The night before the ultrasound, I had a breakdown that was just as bad as that terrible first one. I refused to let her picture go. Tony thought I might tear it on accident from holding it too tightly. He wanted me to leave the house and get my mind off things. I couldn't move. I couldn't go anywhere. I screamed and cried and told him terrible things. I told him that if this baby was gone, I couldn't keep going. I said if she was gone I'd do something bad. I couldn't make myself say it. I didn't want to live if I lost her. I didn't want to face the possibility that she might be our only chance at being parents. I was in a dark place, but my loving right side of the brain husband told me she would be fine, and I tried to trust him. We got through the night and the next day we set off to the doctor knowing it could be just as defining of a day as the first time we had gone there together. She could be gone. But she wasn't.

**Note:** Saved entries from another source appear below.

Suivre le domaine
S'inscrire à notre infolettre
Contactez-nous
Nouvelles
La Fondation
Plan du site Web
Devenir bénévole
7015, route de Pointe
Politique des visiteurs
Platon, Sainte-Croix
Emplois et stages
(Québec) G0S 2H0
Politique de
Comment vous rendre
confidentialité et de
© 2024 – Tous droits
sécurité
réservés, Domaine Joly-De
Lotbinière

She wasn't gone. She was there, all ten fingers and ten toes, all four chambers of her little fluttering heart, and she had grown. She weighed a full pound now. She even had her little hand up next to her face. Her legs were crossed so ladylike. Our precious, perfect baby was there, and it was time for my brain to finally catch up and realize she's okay. I'm okay. Everything is okay. Everything is so okay it hurts. And that's okay. I love you, little baby. I hope you don't inherit my crazy emotions and my negativity. You are the happiest thing in my life. You are our whole lives. We love you, Nora.